Ambiguous Business Model: During the IPO, Xiaomi started describing its business model as the “triathlon model.” This means that Xiaomi hoped to sell smartphones, hardware and also internet services. At the present moment, Xiaomi is a well-known smartphone maker. Most of its revenue comes from smartphone sales. However, Xiaomi planned to achieve close to 50% of its revenue from internet service sales in the future.
To many investors, this seemed like unnecessary diversification and lack of focus. The smartphone industry is very challenging. Global giants like Nokia, HTC, and Sony, have been obliterated by newer firms.
In such an environment, Xiaomi needs to ensure that it is focused on its smartphone business in order to maintain its lead. There is no precedent of any company being able to manage both internet services as well smartphone business successfully. Xiaomi is venturing into unchartered territory, and hence investors were shying away from the risks involved.
Differentiated Voting Rights: Xiaomi became one of the first companies in the world to offer differentiated voting rights to its shareholders.
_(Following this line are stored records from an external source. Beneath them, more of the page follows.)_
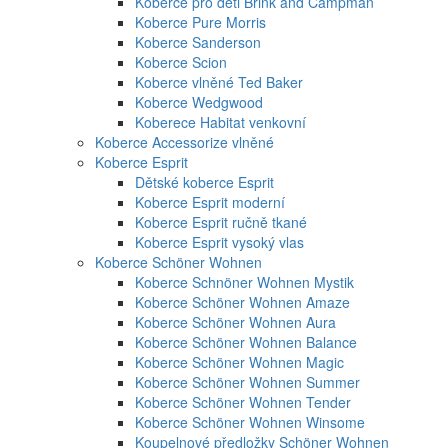
Koberce pro děti Brink and Campman
Koberce Pure Morris
Koberce Sanderson
Koberce Scion
Koberce vlněné Ted Baker
Koberce Wedgwood
Koberece Habitat venkovní
Koberce Accessorize vlněné
Koberce Esprit
Dětské koberce Esprit
Koberce Esprit moderní
Koberce Esprit ručně tkané
Koberce Esprit vysoký vlas
Koberce Schöner Wohnen
Koberce Schnöner Wohnen Mystik
Koberce Schöner Wohnen Amaze
Koberce Schöner Wohnen Aura
Koberce Schöner Wohnen Balance
Koberce Schöner Wohnen Magic
Koberce Schöner Wohnen Summer
Koberce Schöner Wohnen Tender
Koberce Schöner Wohnen Winsome
Koupelnové předložky Schöner Wohnen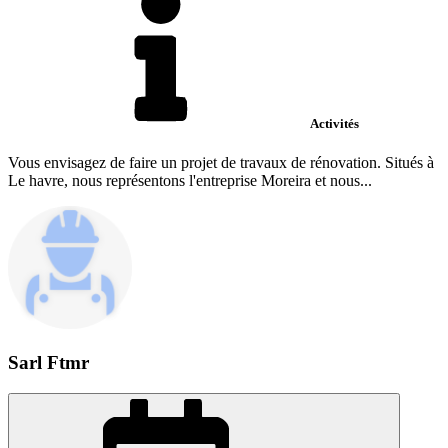
Activités
Vous envisagez de faire un projet de travaux de rénovation. Situés à
Le havre, nous représentons l'entreprise Moreira et nous...
Sarl Ftmr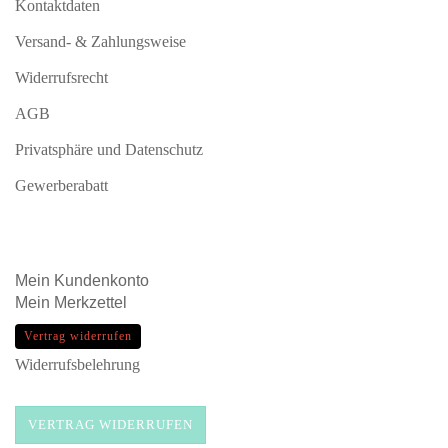
Kontaktdaten
Versand- & Zahlungsweise
Widerrufsrecht
AGB
Privatsphäre und Datenschutz
Gewerberabatt
Mein
Kundenkonto
Mein
Merkzettel
Vertrag widerrufen
Widerrufsbelehrung
VERTRAG WIDERRUFEN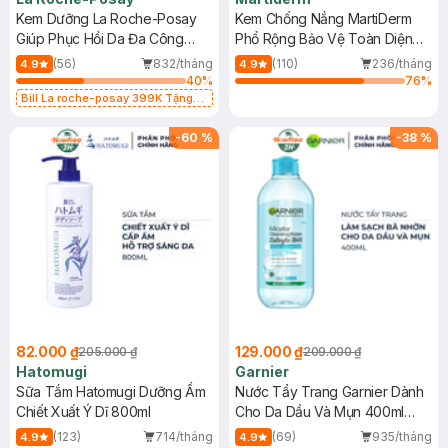
Kem Dưỡng La Roche-Posay
Kem Chống Nắng MartiDerm
Giúp Phục Hồi Da Đa Công
Phổ Rộng Bảo Vệ Toàn Diện
Dụng 40ml
40ml
(56)
832/tháng
(110)
236/tháng
4.9
4.9
40
%
76
%
Bill La roche-posay 399K Tặng
Gel rửa mặt da dầu nhạy cảm 50ml
(SL có hạn)
-
60
%
-
38
%
82.000 ₫
129.000 ₫
205.000 ₫
209.000 ₫
Hatomugi
Garnier
Sữa Tắm Hatomugi Dưỡng Ẩm
Nước Tẩy Trang Garnier Dành
Chiết Xuất Ý Dĩ 800ml
Cho Da Dầu Và Mụn 400ml
(Mới)
(123)
714/tháng
(69)
935/tháng
4.9
4.9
This meant that the promoters continued to have a huge influence on the business.
The founder of the company holds only 29% of the shares but controls 55% of the voting rights. This does not seem to have gone well with the investing community. Global investors already fear too much interference from the Chinese government. On top of that, the founders do not seem to be willing to cede control of the firm.
To sum it up, there have been many factors which have caused Xiaomi’s performance to be muted. The company had hoped to raise around $10 billion by selling 10% of its stake. In the end, it was able to raise only $4.7 billion.